You want to make three-quarters of the people in the world shit a brick? Tell them they have to speak in public.

Then sit back and watch the blood leave their face. A common fear, that. And, for a lot of people, a pretty serious one.

And don’t get me started on the usual advice. Picture everyone naked? How the hell is that supposed to help? Take a representative sample of the population, and tell me how many of them you’d want watching you in the buff as you read something at a podium. Your eyes would be magnetically drawn to their junk. It’s true and you know it. And then they reach down to scratch—

You know what, I’m going to stop this right here. Brain bleach will be available at the end of the post.

This came up in writer’s group the other night. We talked about what a common fear it was, especially as it relates to reading your own stuff, which is what we were doing.  And we talked about how necessary it is, especially for writers.

Other people might be able to avoid doing public speaking or reading. But writers…you don’t get that luxury*. And you shouldn’t. Reading aloud is great for writing. You ever get stuck on a word? I do. Lately for me it’s been ‘glanced’. Characters were always glancing at things. You never notice how much you overuse a word faster than if you read it out loud twenty fucking times in a page. Reading aloud also helps your dialogue. And all kinds of other things. But the fear is still there.

And it’s bullshit.

This is just your brain being an ass. “You can’t do this. You’ll screw it up. And then everyone will know that you’re a fake!”

Fucker. But it’s hard to ignore that voice. You figure that once you screw up, it’s over.

More bullshit.

Speaking from personal experience, I have screwed up almost every possible way there is to screw up while speaking in public, short of actually vomiting in front of people. (I’m saving that for a special occasion.) I’ve stuttered, stumbled, mispronounced, misquoted, and mis-attributed. And that’s only the start. I’ve tripped on my way to the podium. I’ve accidentally cursed while giving seminars, both as a student and as a teacher. I’ve cursed reading in church (Grandfather’s funeral. I like to think he would have been amused.). I’ve lost my place and stood there in dumbfounded silence (wedding vows, no less. And I was reading off a damn sheet!). I’ve flashed my damn underwear to an auditorium (high school play with togas. Should have seen it coming.).

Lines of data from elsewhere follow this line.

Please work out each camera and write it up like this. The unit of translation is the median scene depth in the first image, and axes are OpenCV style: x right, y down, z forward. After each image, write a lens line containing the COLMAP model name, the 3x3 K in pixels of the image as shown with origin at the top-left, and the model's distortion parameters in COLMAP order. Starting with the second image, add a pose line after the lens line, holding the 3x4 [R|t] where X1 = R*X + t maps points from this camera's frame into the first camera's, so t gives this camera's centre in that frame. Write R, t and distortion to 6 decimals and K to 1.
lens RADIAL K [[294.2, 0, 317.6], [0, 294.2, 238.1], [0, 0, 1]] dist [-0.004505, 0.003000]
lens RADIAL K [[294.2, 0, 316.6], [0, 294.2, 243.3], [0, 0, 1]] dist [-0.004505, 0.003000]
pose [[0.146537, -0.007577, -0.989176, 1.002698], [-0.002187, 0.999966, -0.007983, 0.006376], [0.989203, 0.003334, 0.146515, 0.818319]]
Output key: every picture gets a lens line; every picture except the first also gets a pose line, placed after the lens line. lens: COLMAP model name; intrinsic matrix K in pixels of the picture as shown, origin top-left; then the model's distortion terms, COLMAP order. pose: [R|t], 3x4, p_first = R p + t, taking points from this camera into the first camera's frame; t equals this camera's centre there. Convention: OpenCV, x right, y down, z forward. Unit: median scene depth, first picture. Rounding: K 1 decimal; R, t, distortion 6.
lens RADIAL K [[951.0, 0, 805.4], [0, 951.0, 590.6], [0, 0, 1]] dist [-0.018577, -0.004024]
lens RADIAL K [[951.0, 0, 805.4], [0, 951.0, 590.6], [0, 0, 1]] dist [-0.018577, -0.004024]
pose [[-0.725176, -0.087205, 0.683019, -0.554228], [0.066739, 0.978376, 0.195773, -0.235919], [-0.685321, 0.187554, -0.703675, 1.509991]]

Was I embarrassed? Sure.** But at no point did I die of it, and no one—absolutely no one—gave me shit about it. Yeah, I got a few cracks about the underwear thing, but that’s it. And it wasn’t the end.

And that’s the big secret. Once you do it, it’s not that bad. If you read in public enough times, the law of averages says you’ll screw up at least once. Probably more. But if you’re going to let a fear of screwing up stop you, you’ll never do anything.

Doesn’t mean you can’t prepare, of course. Try reading your stuff out loud to yourself first. Or your cat. Once you feel good about that, move on to a friend or significant other. Someone who is guaranteed not to be a dick about it. And then maybe a small group of friends, like our writer’s group. Small exposure to build resistance to the crushing Red Virus of Embarrassment. If you still feel awkward, try a group like Toastmasters. Some people I know have done their program, and they say it helped a lot. Practice is the key here. Practice, and forgiving yourself for your occasional mistakes. Because everyone screws up. I’m proof enough of that. You screw up, and then you keep going.

And if that fails, try the naked thing. At least the resulting brain aneurism will be a quick death.

*If it is a luxury. I think avoiding it just makes it worse.

**Except for the wedding (it’s my damn party, I’ll take as long as I want) and the funeral (I was more worried about spontaneously catching fire.).